P2Mは「構想」「構築」「運営」の3段階に分けてプロジェクトライフサイクルを管理し、デザイン・計画・実行・調整・成果の5つのプロセス要素によって統合マネジメントを実現します。
従来のプロジェクトマネジメントが「決められた仕様通りに作る」ことに重点を置いているのに対し、P2Mは「何を作れば価値を生み出せるか」を考えることから始める点が特徴です。
(6)PPM(Project Portfolio Management)
PPMは、組織レベルで複数のプロジェクトの最適化を図る管理手法です。限られた経営資源を最大限活用できるように、プロジェクトの選択や優先順位の決定、資源配分を戦略的に実施します。
特に大規模組織や多角的事業を展開する企業で、複数のプロジェクトが同時進行する環境において効果的な手法として広く活用されています。
プロジェクトマネジメントを成功に導くためのポイントと注意点
プロジェクトマネジメントを成功させるには、注意すべきポイントがいくつかあります。
最後に、プロジェクト管理における主な注意点を4つご紹介します。
目標設定とスコープを明確にする
プロジェクトを成功させるために最も重要なのは、目的とゴールを明確に設定し、全メンバーに共有することです。
目標設定が曖昧だと、メンバーが同じ方向を向いて進むことが難しくなり、失敗のリスクが高まります。また、「何をするか」と「何を作るか」を明確に定義し、境界線を設定しておかないと、不必要な業務拡大(スコープクリープ)を引き起こす恐れがあります。
そのため、プロジェクト開始時に作業範囲を文書化し、関係者から承認を得ておくことが重要です。
プロジェクトの途中で範囲の変更が必要になった場合は、他のタスクやリソースへの影響を十分に検討し、慎重に調整を行いましょう。
リソース管理を徹底し、品質を確保する
限られた人材、資金、設備、時間を最大限に活用するには、プロジェクトの目的と範囲を正確に把握し、適切に見積もり、配分することが不可欠です。プロジェクトマネージャーは進行状況を継続的に監視・調整し、遅延やコスト超過を防がなくてはいけません。

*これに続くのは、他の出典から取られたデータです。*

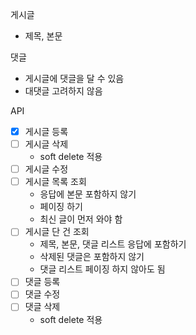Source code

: 게시글

- 제목, 본문

댓글

- 게시글에 댓글을 달 수 있음
- 대댓글 고려하지 않음

API

- [x] 게시글 등록
- [ ] 게시글 삭제
    - soft delete 적용
- [ ] 게시글 수정
- [ ] 게시글 목록 조회
    - 응답에 본문 포함하지 않기
    - 페이징 하기
    - 최신 글이 먼저 와야 함
- [ ] 게시글 단 건 조회
    - 제목, 본문, 댓글 리스트 응답에 포함하기
    - 삭제된 댓글은 포함하지 않기
    - 댓글 리스트 페이징 하지 않아도 됨
- [ ] 댓글 등록
- [ ] 댓글 수정
- [ ] 댓글 삭제
    - soft delete 적용
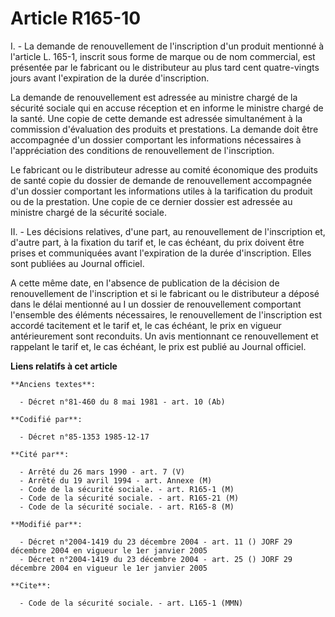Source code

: # Article R165-10

I. - La demande de renouvellement de l'inscription d'un produit mentionné à l'article L. 165-1, inscrit sous forme de marque
ou de nom commercial, est présentée par le fabricant ou le distributeur au plus tard cent quatre-vingts jours avant
l'expiration de la durée d'inscription.

La demande de renouvellement est adressée au ministre chargé de la sécurité sociale qui en accuse réception et en informe le
ministre chargé de la santé. Une copie de cette demande est adressée simultanément à la commission d'évaluation des produits
et prestations. La demande doit être accompagnée d'un dossier comportant les informations nécessaires à l'appréciation des
conditions de renouvellement de l'inscription.

Le fabricant ou le distributeur adresse au comité économique des produits de santé copie du dossier de demande de
renouvellement accompagnée d'un dossier comportant les informations utiles à la tarification du produit ou de la prestation.
Une copie de ce dernier dossier est adressée au ministre chargé de la sécurité sociale.

II. - Les décisions relatives, d'une part, au renouvellement de l'inscription et, d'autre part, à la fixation du tarif et, le
cas échéant, du prix doivent être prises et communiquées avant l'expiration de la durée d'inscription. Elles sont publiées au
Journal officiel.

A cette même date, en l'absence de publication de la décision de renouvellement de l'inscription et si le fabricant ou le
distributeur a déposé dans le délai mentionné au I un dossier de renouvellement comportant l'ensemble des éléments
nécessaires, le renouvellement de l'inscription est accordé tacitement et le tarif et, le cas échéant, le prix en vigueur
antérieurement sont reconduits. Un avis mentionnant ce renouvellement et rappelant le tarif et, le cas échéant, le prix est
publié au Journal officiel.

**Liens relatifs à cet article**

	**Anciens textes**:

	  - Décret n°81-460 du 8 mai 1981 - art. 10 (Ab)

	**Codifié par**:

	  - Décret n°85-1353 1985-12-17

	**Cité par**:

	  - Arrêté du 26 mars 1990 - art. 7 (V)
	  - Arrêté du 19 avril 1994 - art. Annexe (M)
	  - Code de la sécurité sociale. - art. R165-1 (M)
	  - Code de la sécurité sociale. - art. R165-21 (M)
	  - Code de la sécurité sociale. - art. R165-8 (M)

	**Modifié par**:

	  - Décret n°2004-1419 du 23 décembre 2004 - art. 11 () JORF 29 décembre 2004 en vigueur le 1er janvier 2005
	  - Décret n°2004-1419 du 23 décembre 2004 - art. 25 () JORF 29 décembre 2004 en vigueur le 1er janvier 2005

	**Cite**:

	  - Code de la sécurité sociale. - art. L165-1 (MMN)
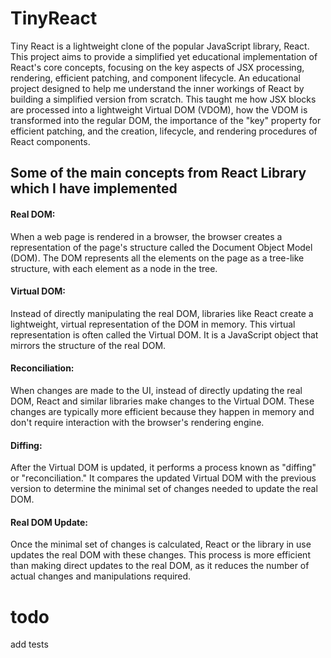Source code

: # TinyReact
Tiny React is a lightweight clone of the popular JavaScript library, React. This project aims to provide a simplified yet educational implementation of React's core concepts, focusing on the key aspects of JSX processing, rendering, efficient patching, and component lifecycle.
An educational project designed to help me understand the inner workings of React by building a simplified version from scratch. This taught me how JSX blocks are processed into a lightweight Virtual DOM (VDOM), how the VDOM is transformed into the regular DOM, the importance of the "key" property for efficient patching, and the creation, lifecycle, and rendering procedures of React components.



## Some of the main concepts from React Library which I have implemented
#### Real DOM: 
When a web page is rendered in a browser, the browser creates a representation of the page's structure called the Document Object Model (DOM). The DOM represents all the elements on the page as a tree-like structure, with each element as a node in the tree.
#### Virtual DOM: 
Instead of directly manipulating the real DOM, libraries like React create a lightweight, virtual representation of the DOM in memory. This virtual representation is often called the Virtual DOM. It is a JavaScript object that mirrors the structure of the real DOM.
#### Reconciliation: 
When changes are made to the UI, instead of directly updating the real DOM, React and similar libraries make changes to the Virtual DOM. These changes are typically more efficient because they happen in memory and don't require interaction with the browser's rendering engine.
#### Diffing: 
After the Virtual DOM is updated, it performs a process known as "diffing" or "reconciliation." It compares the updated Virtual DOM with the previous version to determine the minimal set of changes needed to update the real DOM.
#### Real DOM Update: 
Once the minimal set of changes is calculated, React or the library in use updates the real DOM with these changes. This process is more efficient than making direct updates to the real DOM, as it reduces the number of actual changes and manipulations required.



# todo
add tests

また、途中で品質の評価基準がブレないように、プロジェクト開始時の目標設定から最終的な成果物の検証までの評価基準を統一することも重要です。
ステークホルダーとの関係構築に留意する
関係者のニーズや期待を正確に把握し、適切に管理することがプロジェクト成功の鍵となります。ミーティングやアンケートを通じて意見収集を行い、収集した情報をもとに対応状況が適切かどうか定期的に確認しましょう。
ステークホルダーと良好な関係を構築できれば、情報共有が円滑になり協力も得やすくなります。
リスクを十分に考慮して計画を立案する
プロジェクト全体を通して、進行状況を総合的に分析し、想定されるリスクを可能な限り特定しておく必要があります。
特定したリスクに対しては、回避・軽減・転嫁・受容など適切な対策を講じ、プロジェクトの進行に合わせて都度計画を見直しましょう。
予測不能な変化や課題に対応するには、チーム全体でリスク意識を共有すること、計画自体に適度な余裕を持たせておくことが大切です。